Twice a week, group psychotherapy sessions are held to discuss noteworthy problems the patient has experienced in everyday life. Psychotic episodes often lead to a temporary drop in attention, memory, ability to concentrate, and other cognitive functions. To alleviate the condition and allow the cognitive faculties to recover faster, our department uses a special computer programme called Cogpack, which consists of exercises designed to improve attention, memory, reaction time and other cognitive functions.
In addition, metacognitive group sessions are held, for discussing different life situation and how to better cope with them. To deal with patient problems, our department uses art therapy exercises where creative activities and artistic means are used for expressing emotions and seeking solutions to problems. Occupational therapy is designed to preserve and promote patients’ active capacity to help those with impaired capacity better to take part in daily activities.
Organization of treatment in the department
The treatment given in our department generally lasts 21 days. This time may be shorter or longer depending on how a patient responds to treatment. After inpatient care, the patients in our department continue outpatient care at our department for up to two weeks, as needs dictate.
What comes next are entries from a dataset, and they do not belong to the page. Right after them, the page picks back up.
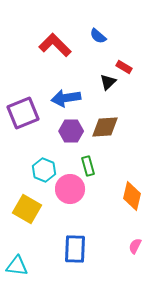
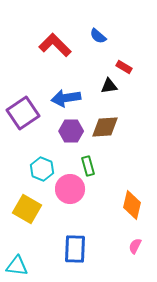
black triangle: moved 1 px right, 4 px down; rotated 36 degrees clockwise
purple square: rotated 12 degrees counterclockwise
cyan hexagon: moved 2 px left, 1 px up
orange diamond: moved 9 px down
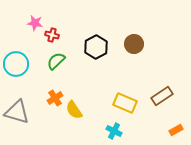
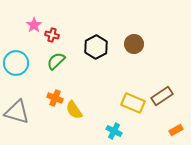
pink star: moved 1 px left, 2 px down; rotated 28 degrees clockwise
cyan circle: moved 1 px up
orange cross: rotated 35 degrees counterclockwise
yellow rectangle: moved 8 px right
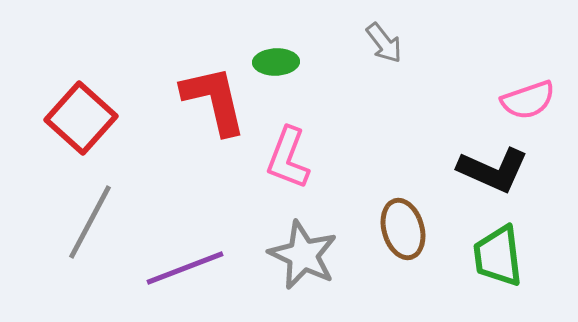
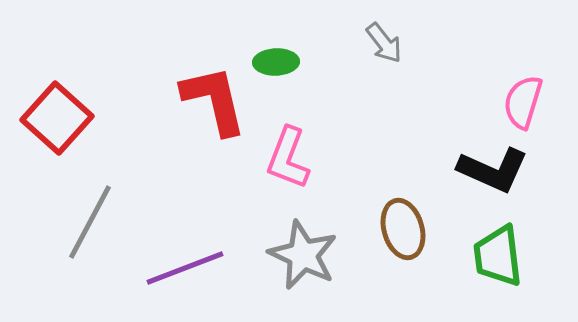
pink semicircle: moved 5 px left, 2 px down; rotated 126 degrees clockwise
red square: moved 24 px left
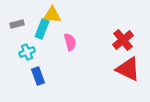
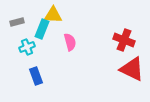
yellow triangle: moved 1 px right
gray rectangle: moved 2 px up
red cross: moved 1 px right; rotated 30 degrees counterclockwise
cyan cross: moved 5 px up
red triangle: moved 4 px right
blue rectangle: moved 2 px left
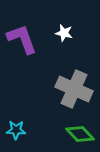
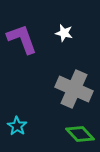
cyan star: moved 1 px right, 4 px up; rotated 30 degrees clockwise
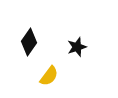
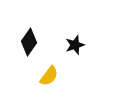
black star: moved 2 px left, 2 px up
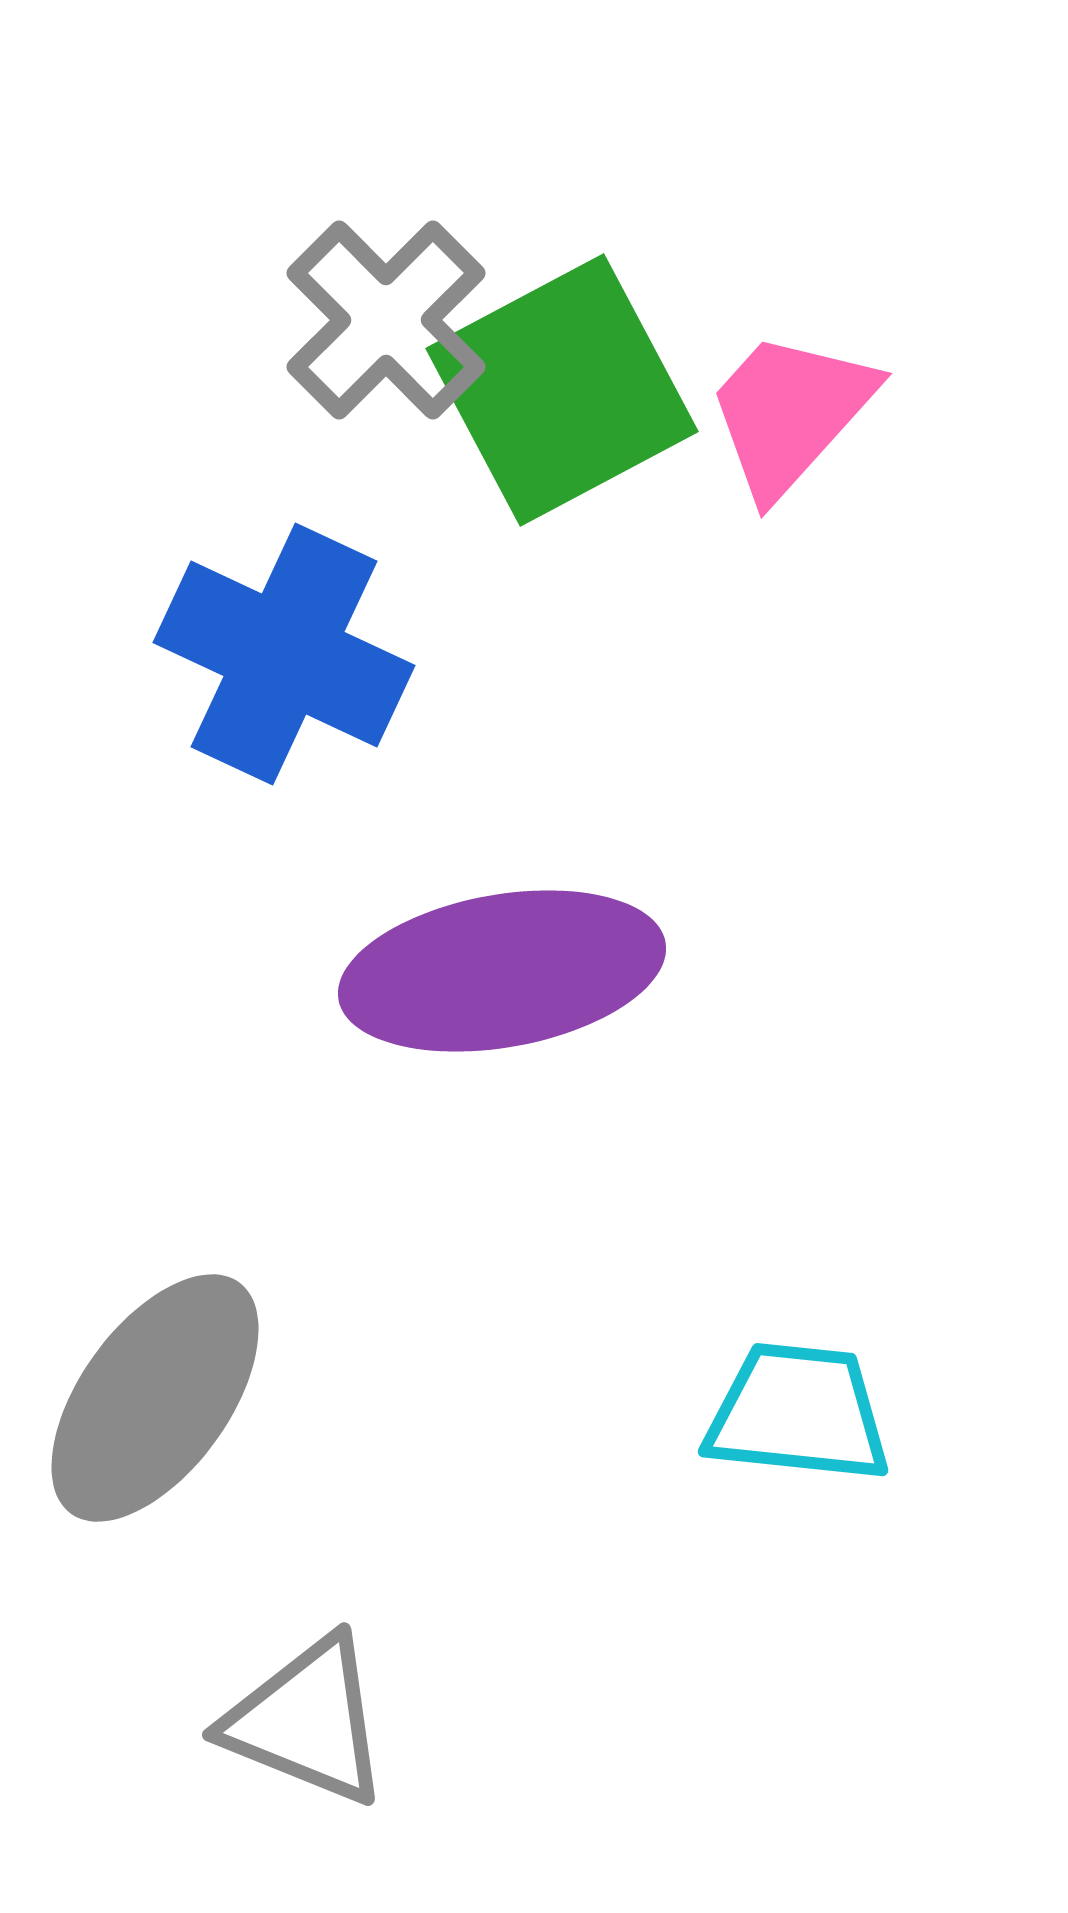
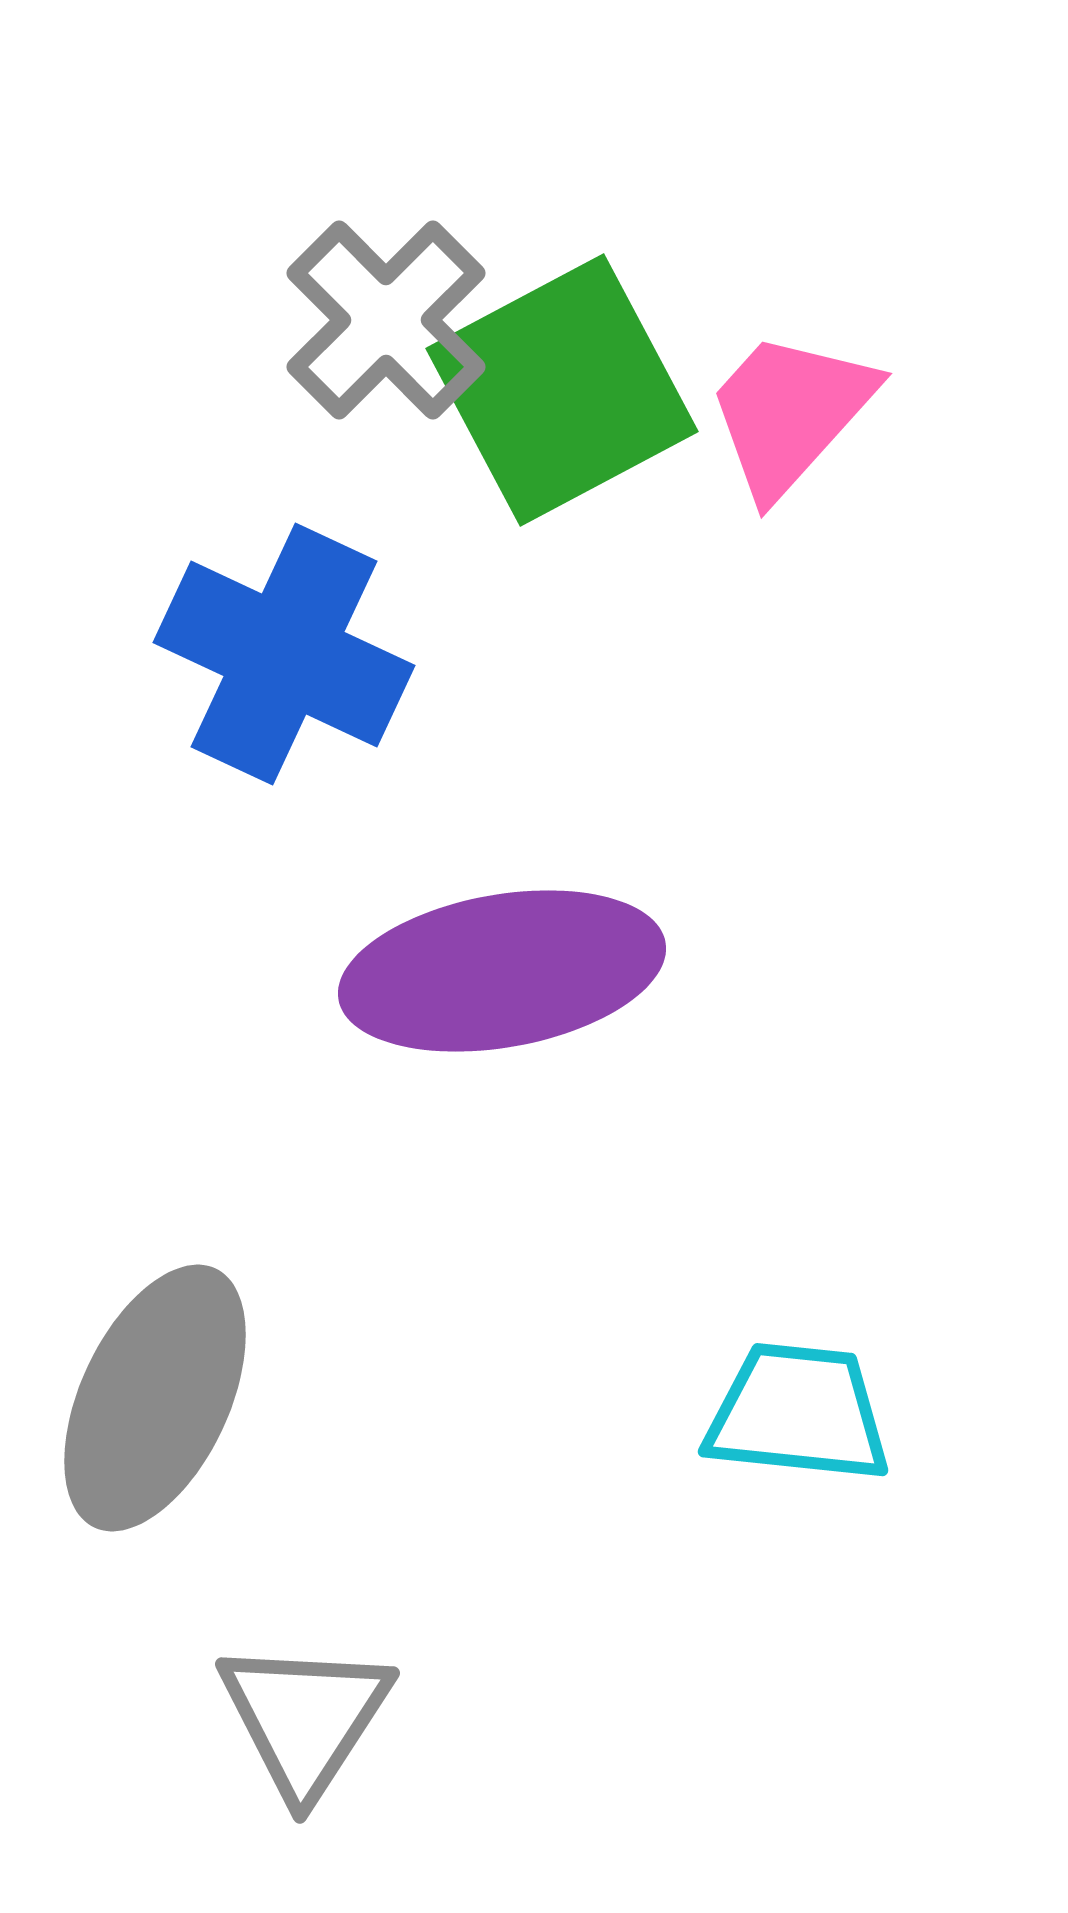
gray ellipse: rotated 11 degrees counterclockwise
gray triangle: moved 2 px left, 3 px up; rotated 41 degrees clockwise
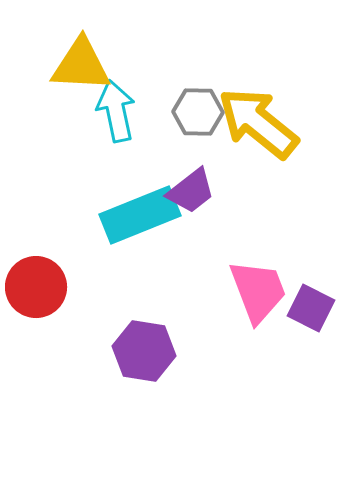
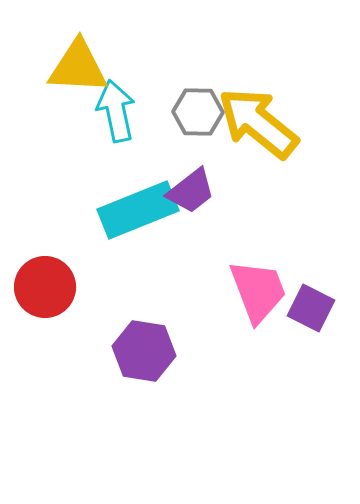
yellow triangle: moved 3 px left, 2 px down
cyan rectangle: moved 2 px left, 5 px up
red circle: moved 9 px right
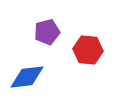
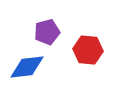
blue diamond: moved 10 px up
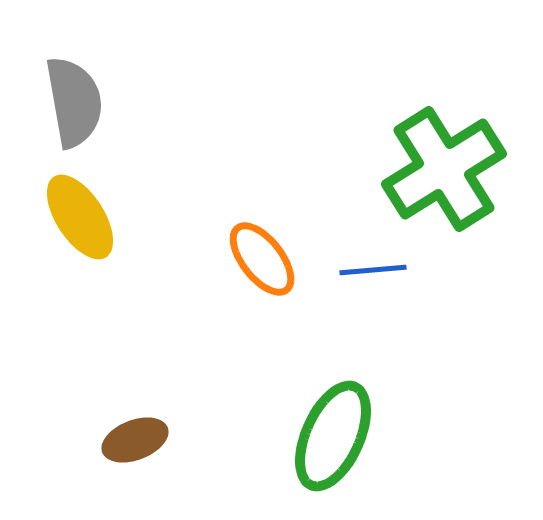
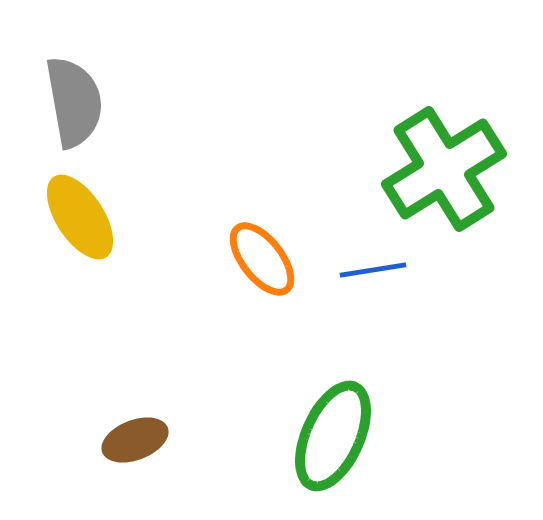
blue line: rotated 4 degrees counterclockwise
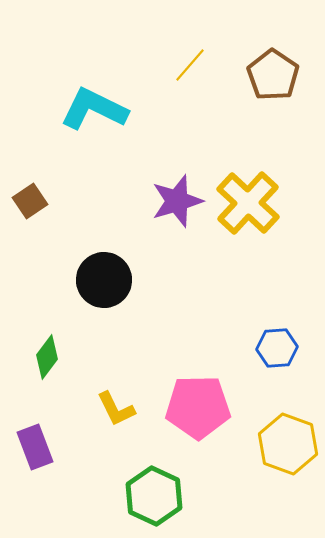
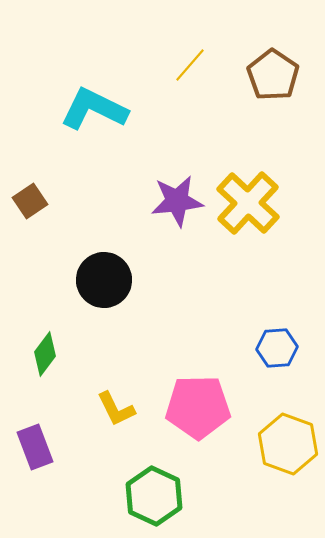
purple star: rotated 10 degrees clockwise
green diamond: moved 2 px left, 3 px up
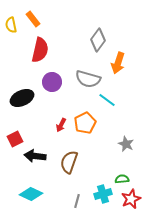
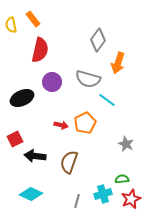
red arrow: rotated 104 degrees counterclockwise
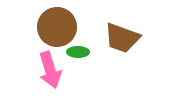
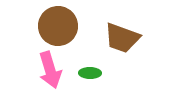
brown circle: moved 1 px right, 1 px up
green ellipse: moved 12 px right, 21 px down
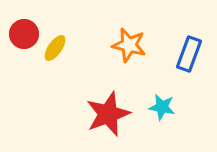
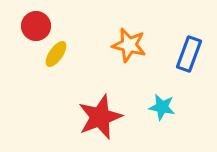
red circle: moved 12 px right, 8 px up
yellow ellipse: moved 1 px right, 6 px down
red star: moved 8 px left, 3 px down
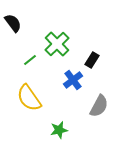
During this time, patients attend appointments with members of the treatment team both accompanied by family members or alone to monitor changes in the status and discuss problems experienced by family members or the patient. After inpatient treatment ends, the patient can be referred to a rehabilitation programme at a suitable mental health centre that is closest to his or her home.
Academics and research
Our department has become a training area for University of Tartu residents as well as a practicum/internship site for University of Tartu and Tallinn University psychology students. The department staff and students from both of these universities have conducted much research here. The department has become an important centre in organizing multi-faceted treatment for first-episode psychosis. Our department employees have made presentations to colleagues in Estonia as well as at international scientific conferences.